**Goal of the exercise**
Retype nothing except the lines below from the one with "58: (307, 276, 0.73)" through the one with "50: (424, 269, 0.73)", exactly, with images left out.

○ ○ ○

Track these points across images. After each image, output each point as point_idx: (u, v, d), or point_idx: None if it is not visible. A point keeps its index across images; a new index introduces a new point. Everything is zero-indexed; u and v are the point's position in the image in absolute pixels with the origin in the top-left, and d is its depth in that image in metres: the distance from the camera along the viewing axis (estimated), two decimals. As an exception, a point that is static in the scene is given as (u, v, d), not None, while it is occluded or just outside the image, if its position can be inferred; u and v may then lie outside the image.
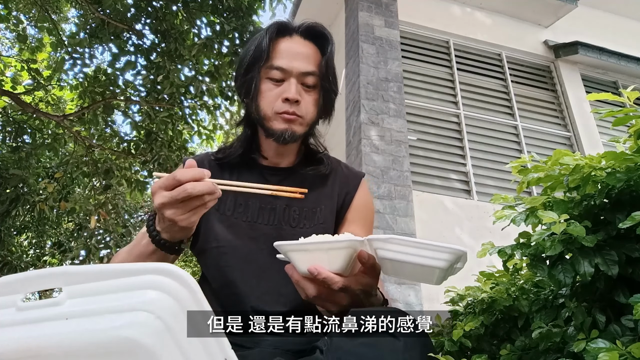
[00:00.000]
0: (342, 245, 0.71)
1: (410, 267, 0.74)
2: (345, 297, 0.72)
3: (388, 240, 0.72)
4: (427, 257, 0.71)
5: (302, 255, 0.72)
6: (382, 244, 0.72)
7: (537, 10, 5.50)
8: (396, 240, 0.71)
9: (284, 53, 1.01)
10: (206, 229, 1.01)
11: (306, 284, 0.73)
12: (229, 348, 0.41)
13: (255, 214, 1.02)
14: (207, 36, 5.93)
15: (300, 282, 0.73)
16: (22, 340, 0.37)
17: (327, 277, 0.70)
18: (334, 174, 1.11)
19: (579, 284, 0.97)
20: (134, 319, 0.36)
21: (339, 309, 0.73)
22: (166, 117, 6.23)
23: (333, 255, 0.71)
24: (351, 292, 0.72)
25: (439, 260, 0.71)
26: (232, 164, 1.07)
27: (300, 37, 1.04)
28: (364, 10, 4.78)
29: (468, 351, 1.35)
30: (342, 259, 0.71)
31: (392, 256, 0.72)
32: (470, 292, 1.46)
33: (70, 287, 0.39)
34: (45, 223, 8.51)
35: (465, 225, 4.16)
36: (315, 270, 0.70)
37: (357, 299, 0.73)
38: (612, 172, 0.87)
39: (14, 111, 6.70)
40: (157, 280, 0.38)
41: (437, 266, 0.72)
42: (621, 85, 5.67)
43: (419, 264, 0.72)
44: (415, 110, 4.69)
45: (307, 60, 1.02)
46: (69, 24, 8.53)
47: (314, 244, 0.72)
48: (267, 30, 1.02)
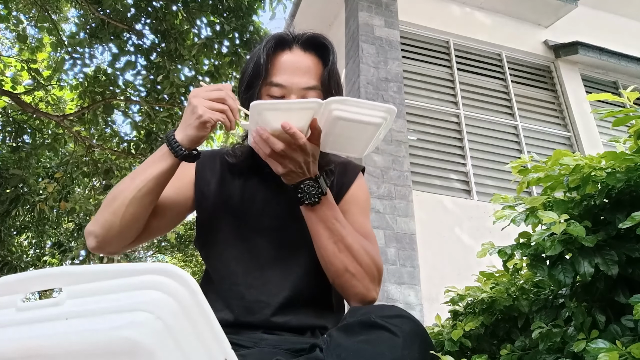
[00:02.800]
0: (309, 106, 0.85)
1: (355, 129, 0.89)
2: (300, 155, 0.86)
3: (344, 102, 0.86)
4: (367, 114, 0.88)
5: (275, 113, 0.84)
6: (338, 105, 0.86)
7: (537, 10, 5.50)
8: (348, 101, 0.87)
9: (283, 68, 0.98)
10: (212, 220, 1.02)
11: (274, 140, 0.84)
12: (229, 348, 0.41)
13: (260, 207, 1.02)
14: (207, 36, 5.93)
15: (270, 138, 0.84)
16: (22, 341, 0.37)
17: (296, 132, 0.83)
18: (334, 165, 1.10)
19: (579, 284, 0.97)
20: (134, 319, 0.36)
21: (292, 168, 0.87)
22: (166, 117, 6.23)
23: (300, 115, 0.85)
24: (305, 151, 0.86)
25: (376, 117, 0.88)
26: (241, 167, 1.07)
27: (300, 50, 1.01)
28: (364, 10, 4.78)
29: (468, 351, 1.35)
30: (306, 119, 0.85)
31: (344, 115, 0.86)
32: (470, 292, 1.46)
33: (70, 287, 0.39)
34: (45, 223, 8.51)
35: (465, 225, 4.16)
36: (287, 125, 0.82)
37: (306, 161, 0.87)
38: (612, 172, 0.87)
39: (14, 111, 6.70)
40: (157, 281, 0.38)
41: (374, 122, 0.88)
42: (621, 85, 5.67)
43: (361, 121, 0.88)
44: (415, 110, 4.68)
45: (308, 74, 0.99)
46: (69, 24, 8.53)
47: (287, 103, 0.88)
48: (265, 45, 1.00)
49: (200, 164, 1.06)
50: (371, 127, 0.90)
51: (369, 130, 0.90)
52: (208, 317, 0.40)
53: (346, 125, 0.89)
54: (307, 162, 0.88)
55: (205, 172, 1.06)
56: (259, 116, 0.85)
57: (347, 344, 0.64)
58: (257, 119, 0.86)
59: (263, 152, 0.87)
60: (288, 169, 0.88)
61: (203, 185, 1.05)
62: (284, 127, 0.82)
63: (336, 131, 0.90)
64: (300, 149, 0.85)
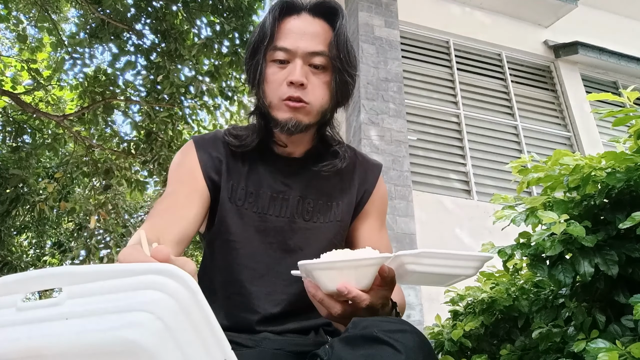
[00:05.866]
0: (371, 263, 0.69)
1: (437, 277, 0.75)
2: (367, 313, 0.71)
3: (419, 255, 0.70)
4: (458, 266, 0.73)
5: (329, 273, 0.69)
6: (413, 259, 0.71)
7: (537, 10, 5.49)
8: (426, 254, 0.71)
9: (290, 33, 0.92)
10: (220, 217, 0.95)
11: (331, 303, 0.71)
12: (229, 349, 0.41)
13: (266, 205, 0.96)
14: (207, 36, 5.93)
15: (325, 301, 0.71)
16: (21, 341, 0.37)
17: (357, 296, 0.68)
18: (352, 166, 1.04)
19: (579, 284, 0.97)
20: (134, 319, 0.36)
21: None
22: (166, 117, 6.23)
23: (361, 273, 0.69)
24: (373, 308, 0.71)
25: (469, 269, 0.73)
26: (246, 150, 0.98)
27: (309, 15, 0.95)
28: (364, 10, 4.78)
29: (468, 351, 1.35)
30: (370, 276, 0.70)
31: (422, 269, 0.72)
32: (470, 292, 1.46)
33: (70, 287, 0.39)
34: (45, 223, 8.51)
35: (465, 225, 4.15)
36: (345, 289, 0.68)
37: (376, 313, 0.72)
38: (612, 172, 0.87)
39: (14, 111, 6.70)
40: (157, 281, 0.38)
41: (466, 274, 0.74)
42: (621, 85, 5.66)
43: (448, 274, 0.74)
44: (415, 110, 4.68)
45: (316, 39, 0.92)
46: (69, 24, 8.53)
47: (344, 262, 0.69)
48: (272, 9, 0.94)
49: (203, 160, 0.97)
50: (455, 276, 0.76)
51: (455, 277, 0.77)
52: (208, 318, 0.40)
53: (427, 277, 0.76)
54: (372, 314, 0.72)
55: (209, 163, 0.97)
56: (310, 275, 0.72)
57: (349, 357, 0.63)
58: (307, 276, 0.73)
59: (320, 312, 0.74)
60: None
61: (212, 174, 0.96)
62: (342, 292, 0.68)
63: (420, 277, 0.76)
64: (365, 310, 0.71)
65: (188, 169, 0.96)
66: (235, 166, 0.98)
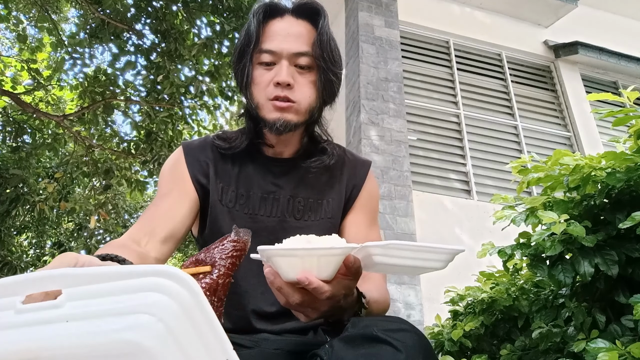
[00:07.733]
0: (335, 252, 0.65)
1: (406, 268, 0.73)
2: (327, 303, 0.68)
3: (388, 247, 0.68)
4: (426, 259, 0.71)
5: (290, 260, 0.65)
6: (381, 250, 0.68)
7: (537, 10, 5.49)
8: (395, 246, 0.68)
9: (275, 35, 0.95)
10: (211, 220, 0.97)
11: (290, 292, 0.67)
12: (231, 349, 0.41)
13: (256, 206, 0.98)
14: (207, 36, 5.93)
15: (283, 289, 0.67)
16: (21, 343, 0.37)
17: (318, 287, 0.64)
18: (341, 163, 1.06)
19: (579, 284, 0.98)
20: (135, 321, 0.36)
21: (319, 315, 0.70)
22: (166, 117, 6.24)
23: (324, 262, 0.65)
24: (335, 298, 0.68)
25: (439, 262, 0.71)
26: (236, 153, 1.00)
27: (292, 17, 0.98)
28: (364, 10, 4.78)
29: (468, 351, 1.35)
30: (333, 266, 0.66)
31: (390, 261, 0.69)
32: (470, 292, 1.46)
33: (70, 289, 0.39)
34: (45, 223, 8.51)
35: (465, 225, 4.15)
36: (305, 280, 0.64)
37: (337, 303, 0.70)
38: (612, 172, 0.87)
39: (14, 111, 6.70)
40: (158, 283, 0.38)
41: (436, 267, 0.72)
42: (621, 85, 5.66)
43: (417, 266, 0.71)
44: (415, 110, 4.68)
45: (300, 39, 0.95)
46: (69, 24, 8.53)
47: (305, 250, 0.64)
48: (256, 12, 0.96)
49: (190, 164, 0.99)
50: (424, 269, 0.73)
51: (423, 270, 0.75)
52: (210, 319, 0.40)
53: (394, 268, 0.73)
54: (335, 306, 0.69)
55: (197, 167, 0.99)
56: (270, 261, 0.68)
57: (349, 357, 0.63)
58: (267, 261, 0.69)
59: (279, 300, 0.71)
60: (315, 316, 0.70)
61: (199, 178, 0.98)
62: (302, 282, 0.64)
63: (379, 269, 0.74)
64: (326, 300, 0.67)
65: (177, 174, 0.98)
66: (225, 169, 1.00)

○ ○ ○

**Exercise output**
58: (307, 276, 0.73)
59: (320, 312, 0.74)
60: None
61: (212, 174, 0.96)
62: (342, 292, 0.68)
63: (420, 277, 0.76)
64: (365, 310, 0.71)
65: (188, 169, 0.96)
66: (235, 166, 0.98)
[00:07.733]
0: (335, 252, 0.65)
1: (406, 268, 0.73)
2: (327, 303, 0.68)
3: (388, 247, 0.68)
4: (426, 259, 0.71)
5: (290, 260, 0.65)
6: (381, 250, 0.68)
7: (537, 10, 5.49)
8: (395, 246, 0.68)
9: (275, 35, 0.95)
10: (211, 220, 0.97)
11: (290, 292, 0.67)
12: (231, 349, 0.41)
13: (256, 206, 0.98)
14: (207, 36, 5.93)
15: (283, 289, 0.67)
16: (21, 343, 0.37)
17: (318, 287, 0.64)
18: (341, 163, 1.06)
19: (579, 284, 0.98)
20: (135, 321, 0.36)
21: (319, 315, 0.70)
22: (166, 117, 6.24)
23: (324, 262, 0.65)
24: (335, 298, 0.68)
25: (439, 262, 0.71)
26: (236, 153, 1.00)
27: (292, 17, 0.98)
28: (364, 10, 4.78)
29: (468, 351, 1.35)
30: (333, 266, 0.66)
31: (390, 261, 0.69)
32: (470, 292, 1.46)
33: (70, 289, 0.39)
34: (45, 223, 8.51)
35: (465, 225, 4.15)
36: (305, 280, 0.64)
37: (337, 303, 0.70)
38: (612, 172, 0.87)
39: (14, 111, 6.70)
40: (158, 283, 0.38)
41: (436, 267, 0.72)
42: (621, 85, 5.66)
43: (417, 266, 0.71)
44: (415, 110, 4.68)
45: (300, 39, 0.95)
46: (69, 24, 8.53)
47: (305, 250, 0.64)
48: (256, 12, 0.96)
49: (190, 164, 0.99)
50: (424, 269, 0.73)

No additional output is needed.